* QUOTED PASSAGE
☆ ☆ ☆ ☆

Run Your Own Local AI Chat with OpenWebUI and llama.cpp - Windows

Published: (February 28, 2026 at 03:16 PM EST)
4 min read
Source: Dev.to

Source: Dev.to

TL;DR

A local ChatGPT‑like stack using OpenWebUI as the UI and llama.cpp as the inference server, with a GGUF model from Hugging Face. Everything talks over an OpenAI‑compatible API, so no API bills and no data leaves your machine.

  • Privacy: Prompts and replies stay on your machine.
  • No API bills: No usage‑based pricing or quotas.
  • Control: Choose the model, quantization, and context size.
  • Open source: OpenWebUI and llama.cpp are free and auditable.

System requirements

ComponentMinimumRecommended
OSWindows 11
RAM16 GB32 GB (helps for larger models)
GPUoptional (recommended for speed)8 GB VRAM or more
DiskEnough for multi‑GB model files (4–8 GB per model)

A 7 B model in Q4 quantization runs on many machines; larger models need more memory.

Three pieces of the stack

  1. OpenWebUI – the browser UI (chat, history, model selection).
  2. llama.cpp server – local inference with an OpenAI‑compatible HTTP API.
  3. GGUF model – weights you download once and keep on disk.

OpenWebUI talks to the llama‑server over HTTP. No cloud is involved.

Install llama.cpp (pre‑built binaries)

  1. Open PowerShell and run nvidia-smi to see your CUDA version (e.g., 12.x).

  2. Go to the llama.cpp releases page and download the build that matches your CUDA version.

  3. Download the CUDA runtime DLL bundle from the Assets (e.g., cudart-llama-bin-win-cuda-12).

  4. Extract the main archive to a stable folder, e.g.:

    C:\Program Files\llama.cpp\
  5. Add that folder to your system PATH
    (Windows Search → Environment VariablesPathEditNew).

  6. Extract the CUDA runtime bundle and copy all .dll files into the same folder as llama-server.exe.

  7. Open a new terminal (so the updated PATH is loaded) and verify the install:

    llama-server --help

    If you see the help output, the installation succeeded.

Install OpenWebUI (Python virtual environment)

☆ ☆ ☆ ☆

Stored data

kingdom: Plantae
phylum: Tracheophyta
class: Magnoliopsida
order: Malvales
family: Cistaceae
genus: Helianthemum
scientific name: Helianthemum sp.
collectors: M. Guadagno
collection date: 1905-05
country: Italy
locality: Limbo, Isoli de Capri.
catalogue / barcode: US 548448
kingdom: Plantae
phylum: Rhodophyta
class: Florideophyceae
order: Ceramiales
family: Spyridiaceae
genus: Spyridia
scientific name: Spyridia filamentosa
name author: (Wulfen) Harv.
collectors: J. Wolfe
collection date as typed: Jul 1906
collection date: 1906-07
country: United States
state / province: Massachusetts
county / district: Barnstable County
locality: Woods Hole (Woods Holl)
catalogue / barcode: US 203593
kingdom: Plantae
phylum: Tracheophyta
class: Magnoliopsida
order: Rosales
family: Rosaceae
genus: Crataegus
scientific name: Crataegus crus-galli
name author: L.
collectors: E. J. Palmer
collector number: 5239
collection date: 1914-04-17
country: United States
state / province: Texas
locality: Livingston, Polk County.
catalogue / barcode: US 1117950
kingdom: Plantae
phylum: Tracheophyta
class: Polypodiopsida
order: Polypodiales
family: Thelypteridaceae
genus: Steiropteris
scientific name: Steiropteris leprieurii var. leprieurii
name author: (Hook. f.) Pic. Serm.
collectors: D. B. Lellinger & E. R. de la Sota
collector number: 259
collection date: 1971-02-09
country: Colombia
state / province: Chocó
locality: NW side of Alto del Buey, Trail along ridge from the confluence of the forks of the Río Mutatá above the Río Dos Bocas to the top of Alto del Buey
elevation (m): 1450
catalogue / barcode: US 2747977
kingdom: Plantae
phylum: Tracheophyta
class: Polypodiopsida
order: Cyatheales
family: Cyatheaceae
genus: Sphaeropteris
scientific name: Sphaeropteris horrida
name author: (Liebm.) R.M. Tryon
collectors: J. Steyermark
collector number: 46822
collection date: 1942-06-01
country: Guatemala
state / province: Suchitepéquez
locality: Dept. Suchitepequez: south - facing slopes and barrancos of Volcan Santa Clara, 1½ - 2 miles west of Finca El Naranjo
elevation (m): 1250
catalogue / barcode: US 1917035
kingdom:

☆ ☆ ☆ ☆

Reproduce word for word the portion of the local AI chat guide that opens with the words containing "3. GGUF model" and closes with "Install llama.cpp (pre‑built binaries)".

3. GGUF model – weights you download once and keep on disk.

OpenWebUI talks to the llama‑server over HTTP. No cloud is involved.

Install llama.cpp (pre‑built binaries)